What’s going on here is a concern for relative status. People try to preserve their self-image by holding others down. This is entirely consistent with attacks upon immigrants and benefit claimants.

Here’s another example: wishful thinking, or the optimism bias. John Steinbeck once said that there’s no socialism in the US because the poor think of themselves as temporarily embarrassed millionaires.

A similar thing happened here in the 2015 election. The Tories said they’d cut welfare benefits. What voters heard was benefit cuts for other people.

Again, we’ve got laboratory evidence for this bias. Experiments by Guy Mayraz have shown that it’s incredibly easy to induce wishful thinking in people.

I could go on. There’s the just world illusion, status quo bias and adaptive preferences. Put all these together and you have what John Jost calls system justification theory (pdf) – a set of ideas that sustains inequality and injustice.

All of this helps explain why there isn’t more hostility to inequality.
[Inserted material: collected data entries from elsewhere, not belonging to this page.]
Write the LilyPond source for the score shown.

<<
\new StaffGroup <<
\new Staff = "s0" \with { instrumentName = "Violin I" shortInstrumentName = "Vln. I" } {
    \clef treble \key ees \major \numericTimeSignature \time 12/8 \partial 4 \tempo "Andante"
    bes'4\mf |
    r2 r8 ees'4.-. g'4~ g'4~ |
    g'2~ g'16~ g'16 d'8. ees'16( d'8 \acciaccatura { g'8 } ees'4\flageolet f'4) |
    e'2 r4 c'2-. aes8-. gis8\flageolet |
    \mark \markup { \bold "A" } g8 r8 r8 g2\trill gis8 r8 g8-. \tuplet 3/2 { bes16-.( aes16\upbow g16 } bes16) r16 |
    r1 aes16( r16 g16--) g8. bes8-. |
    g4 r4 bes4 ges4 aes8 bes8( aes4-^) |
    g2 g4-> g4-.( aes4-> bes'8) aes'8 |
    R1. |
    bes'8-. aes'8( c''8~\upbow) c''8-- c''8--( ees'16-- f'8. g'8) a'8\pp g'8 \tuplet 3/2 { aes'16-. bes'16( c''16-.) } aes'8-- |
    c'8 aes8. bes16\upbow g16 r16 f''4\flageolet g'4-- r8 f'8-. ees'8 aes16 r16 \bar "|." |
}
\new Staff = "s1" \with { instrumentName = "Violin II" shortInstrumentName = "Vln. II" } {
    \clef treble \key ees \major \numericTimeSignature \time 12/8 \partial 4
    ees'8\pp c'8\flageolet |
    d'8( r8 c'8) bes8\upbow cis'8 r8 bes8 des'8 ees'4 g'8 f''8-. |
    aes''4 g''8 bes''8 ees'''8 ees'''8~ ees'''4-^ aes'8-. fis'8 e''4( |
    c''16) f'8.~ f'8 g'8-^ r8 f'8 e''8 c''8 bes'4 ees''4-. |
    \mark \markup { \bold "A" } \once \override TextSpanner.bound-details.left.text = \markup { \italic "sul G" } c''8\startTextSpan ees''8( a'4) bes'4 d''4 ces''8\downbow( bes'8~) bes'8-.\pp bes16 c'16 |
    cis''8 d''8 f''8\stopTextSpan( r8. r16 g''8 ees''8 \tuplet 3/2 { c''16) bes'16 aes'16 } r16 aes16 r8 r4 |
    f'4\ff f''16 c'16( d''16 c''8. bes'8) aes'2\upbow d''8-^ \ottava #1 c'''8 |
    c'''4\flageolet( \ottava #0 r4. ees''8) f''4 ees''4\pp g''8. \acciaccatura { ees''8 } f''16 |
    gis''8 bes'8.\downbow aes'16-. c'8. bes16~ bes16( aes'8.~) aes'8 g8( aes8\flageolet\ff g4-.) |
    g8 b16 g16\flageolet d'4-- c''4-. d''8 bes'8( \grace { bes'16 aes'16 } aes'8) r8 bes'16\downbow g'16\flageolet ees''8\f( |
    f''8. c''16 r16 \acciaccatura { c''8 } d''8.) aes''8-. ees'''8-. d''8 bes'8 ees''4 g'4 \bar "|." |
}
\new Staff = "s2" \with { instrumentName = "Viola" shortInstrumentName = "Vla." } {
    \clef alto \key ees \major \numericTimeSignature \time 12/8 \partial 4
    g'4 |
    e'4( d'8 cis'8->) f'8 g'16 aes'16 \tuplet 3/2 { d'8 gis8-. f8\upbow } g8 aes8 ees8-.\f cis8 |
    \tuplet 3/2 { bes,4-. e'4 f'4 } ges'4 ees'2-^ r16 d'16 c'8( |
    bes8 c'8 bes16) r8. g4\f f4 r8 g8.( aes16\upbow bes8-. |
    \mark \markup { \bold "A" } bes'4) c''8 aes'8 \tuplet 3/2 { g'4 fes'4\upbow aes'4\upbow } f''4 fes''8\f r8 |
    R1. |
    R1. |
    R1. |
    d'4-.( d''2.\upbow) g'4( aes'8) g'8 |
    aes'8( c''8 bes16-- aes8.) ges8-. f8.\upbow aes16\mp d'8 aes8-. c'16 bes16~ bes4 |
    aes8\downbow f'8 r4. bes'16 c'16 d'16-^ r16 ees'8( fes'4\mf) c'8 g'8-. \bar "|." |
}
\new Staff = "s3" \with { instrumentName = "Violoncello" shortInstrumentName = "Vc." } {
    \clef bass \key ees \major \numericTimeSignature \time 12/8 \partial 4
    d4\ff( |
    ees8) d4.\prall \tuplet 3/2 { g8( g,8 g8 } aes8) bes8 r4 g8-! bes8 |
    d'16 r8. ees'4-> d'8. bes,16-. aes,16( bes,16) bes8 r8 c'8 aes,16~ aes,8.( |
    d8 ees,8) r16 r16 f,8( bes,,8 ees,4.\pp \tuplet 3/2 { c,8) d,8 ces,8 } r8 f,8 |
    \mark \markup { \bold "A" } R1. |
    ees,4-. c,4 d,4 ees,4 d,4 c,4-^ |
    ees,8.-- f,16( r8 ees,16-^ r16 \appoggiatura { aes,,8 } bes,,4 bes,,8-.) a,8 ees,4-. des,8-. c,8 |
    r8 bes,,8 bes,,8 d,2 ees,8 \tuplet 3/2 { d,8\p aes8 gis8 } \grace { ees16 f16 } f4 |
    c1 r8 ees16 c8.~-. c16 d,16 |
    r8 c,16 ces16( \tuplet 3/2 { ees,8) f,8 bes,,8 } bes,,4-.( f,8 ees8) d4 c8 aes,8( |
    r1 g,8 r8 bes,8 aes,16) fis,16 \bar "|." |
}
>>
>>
But it doesn’t explain why anger at elites was channelled towards voting for Brexit rather than into more economically sensible directions.

I suspect three mechanisms helped here. One was wishful thinking.

Another is prospect theory. This tells us that people who feel they’ve lost want to gamble to break even. This is why they back longshots on the last race of the day or why they hold onto badly performing stocks. The thing motivated many Leavers. People who had lost out from globalization, or felt discomfited by immigration, voted Leave because they felt they had little to lose from doing so.

The third mechanism has been discovered recently by David Leiser and Zeev Kril. They show that laypeople’s thinking about economics is dominated by what they call the “good begets good” heuristic. People believe that good things have good effects.

This, I suspect, explains a lot. People think controlling the public finances, or controlling immigration, are good things, so they must have good effects. I shouldn’t need to tell you that it ain’t so. In this context, the slogan “Vote Leave, Take Control” was an act of genius. It appealed to the “good begets good heuristic as well as to the fact that people facing uncertainty and feeling distrustful of elites want more control for themselves. (Perhaps this is fuelled by yet another cognitive bias – overconfidence about the benefits of such control)

I contend, therefore, that Marxian theories of ideology are supported by recent research. People aren’t just misinformed about political issues – there’s lots of surveys telling us that. They are irrational too. They have false consciousness.

Now, this goes against mainstream centrist thinking, which seems to have imported into politics a theory of consumer sovereignty just as behavioural economics is undermining that theory. But it is in fact an old idea. We’ve known since the work of Richard Downs in 1955 that people can be rationally ignorant about politics. We also know they can be rationally inattentive. So why can’t they also be rationally irrational in politics?

All this poses the question: what can be done about this? The answer isn’t to dismiss people as stupid. The point about the cognitive biases programme is that it shows that we are all prone to error. In fact, this is true of those of us who are awake to such biases. Once you start looking for such biases, you see them everywhere – and perhaps exaggerate their significance. That’s an example of the confirmation bias.

Instead, we should think about policies that run with the grain of people’s biases and yet are sensible themselves. One clue here lies in that word “control”. What we saw during the EU referendum is that people want control. We should therefore offer voters just this. And meaningful control, not just immigration controls.

I’ll leave others to think about what such a platform might be: for me, it includes a citizens income and worker democracy among other things. The point, though, is that whilst we hear much about inequalities of income, the left must also think about reducing inequalities of power.